Nenne alle Getränke, die im folgenden Textausschnitt vorkommen.

* Textausschnitt *
====================

Karl stellt die alten, brennenden Rokokoleuchter auf die Tafel
und bringt die Cigarren.

In unsere tiefen Armstühle gelehnt,
verdauungsseelig,
trinken wir Stoughton mit Curaçao, paffen Ringe
und philosophiren.

Ab und zu
knallt eine Flasche Sect.

Plötzlich
packt mich Sehnsucht.

Laue, wehende Frühlingsluft, Lämmerwölkchen,
mein See unter Fichten!

In der Dorfschenke,
zwischen Kutschern und Bahnarbeitern Weißbier saufen,
mich selbst wieder zurück rudern,
vor meinem blühenden Pfirsichbäumchen
glücklich sein! [8]

In Gesprächsprotokollen mit dem Charakter von Kampfberichten sucht Stolzenberg dem auf die Spur zu kommen, was sich unterhalb der konventionellen Maskerade abspielt:

Ueber die blitzende, blumengeschmückte Festtafel,
weltmännisch verbindlich,
lassen auch wir unsre Kelche klingen.

Dein gekräuselter Christuskopf: Tenorallüren!

Sorgsam schleife ich von jedem Wort die Spitze.

Mit schräg geneigtem Gesicht
bittest du mich, angelegentlichst, dir zuzustimmen.

Ich senke die Augenlider.
Schnell
sehe ich wieder auf.

Durch dein goldnes Monocle,
böse,
sticht mich dein Blick. [9]

Und:

Blick bohrt sich in Blick.

Hinter unsern Stirnen, deutlich, ducken noch die Gedanken.

Ein Wort,
und würgend wälzten wir uns am Boden!

Zwei Sterne mit blühenden Paradiesen
stürzten donnernd ins Nichts!

Jähe Angst
lähmt unsre Lippen.

Ich stottre.

Du lächelst.

Wir wechseln verbindliche Phrasen. [10]

Bei Martens gehts um den Ennui über plumpe Störungen kostbarer Gedankenflüge:

Durch dunklen Erddunst,
lichtwärts,
schießt auf Falkenflügeln
meine Seele.

In Sternenweiten,
zahllos,
kreisen Welten.

Flimmernde Melodieen!

In meine Seligkeit
platzt er hinein, atemlos,
und versetzt mir – den neusten Mikosch. [11]

»Mensch!
Ich habe den Kopf voll.
Laß mich in Ruh!«

Er geht
und sagt, ich bin unhöflich und arrogant. [12]

Paul Ernst – zur Zeit des Regiments Sassenbach mit Arno Holz zusammenarbeitend, doch wohl nur »Einzelschüler« – kam ebenfalls mit leerlaufendem Smalltalk ganz und gar nicht zurecht:

    Du sitzt zwischen Freunden,
    Um den runden Tisch mit der Lampe,
    Und man spricht von allerhand Sachen.

    Plötzlich merkst du, wie nur die andern sprechen,
    Und sich ihre Gesichter verzerren,
    Und das ist alles ekelhaft und gemein.

    Es quillt dir im Herzen fast bis zum Mund.

====================

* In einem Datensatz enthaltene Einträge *
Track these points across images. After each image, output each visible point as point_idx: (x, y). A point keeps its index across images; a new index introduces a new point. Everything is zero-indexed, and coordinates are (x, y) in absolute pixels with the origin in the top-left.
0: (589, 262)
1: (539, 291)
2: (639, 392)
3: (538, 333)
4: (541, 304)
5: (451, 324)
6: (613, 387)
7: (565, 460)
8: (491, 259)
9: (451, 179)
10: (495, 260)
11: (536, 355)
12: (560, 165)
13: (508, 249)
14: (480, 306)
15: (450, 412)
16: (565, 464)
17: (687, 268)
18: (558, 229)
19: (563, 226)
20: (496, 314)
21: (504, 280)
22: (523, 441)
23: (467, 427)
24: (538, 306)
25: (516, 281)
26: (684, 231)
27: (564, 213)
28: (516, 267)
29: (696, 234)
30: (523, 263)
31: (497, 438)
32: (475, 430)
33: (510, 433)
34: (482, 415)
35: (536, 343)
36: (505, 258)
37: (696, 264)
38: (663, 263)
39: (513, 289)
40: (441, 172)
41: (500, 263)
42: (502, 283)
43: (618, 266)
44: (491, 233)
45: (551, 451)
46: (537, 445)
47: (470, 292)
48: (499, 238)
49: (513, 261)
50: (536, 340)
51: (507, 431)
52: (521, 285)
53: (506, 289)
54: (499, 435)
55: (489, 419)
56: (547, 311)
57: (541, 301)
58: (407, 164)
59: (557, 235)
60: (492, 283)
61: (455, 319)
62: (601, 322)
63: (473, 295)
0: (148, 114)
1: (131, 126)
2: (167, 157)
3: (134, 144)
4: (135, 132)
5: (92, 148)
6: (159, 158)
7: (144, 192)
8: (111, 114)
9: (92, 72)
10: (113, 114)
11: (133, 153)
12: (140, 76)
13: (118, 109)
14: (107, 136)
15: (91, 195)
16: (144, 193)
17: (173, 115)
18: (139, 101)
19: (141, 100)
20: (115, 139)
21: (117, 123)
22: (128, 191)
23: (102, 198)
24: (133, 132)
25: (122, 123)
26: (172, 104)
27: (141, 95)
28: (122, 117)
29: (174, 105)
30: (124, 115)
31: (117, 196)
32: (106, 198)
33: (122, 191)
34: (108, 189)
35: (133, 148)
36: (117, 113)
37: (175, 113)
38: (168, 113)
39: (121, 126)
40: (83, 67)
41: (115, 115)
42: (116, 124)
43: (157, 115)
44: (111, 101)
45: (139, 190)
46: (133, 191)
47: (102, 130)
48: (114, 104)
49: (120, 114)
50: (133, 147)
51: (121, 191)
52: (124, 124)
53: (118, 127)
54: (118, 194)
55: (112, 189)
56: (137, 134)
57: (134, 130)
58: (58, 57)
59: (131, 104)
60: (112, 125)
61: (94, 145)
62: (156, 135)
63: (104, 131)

====================

* Lösung *
Stoughton, Curaçao, Sect, Weißbier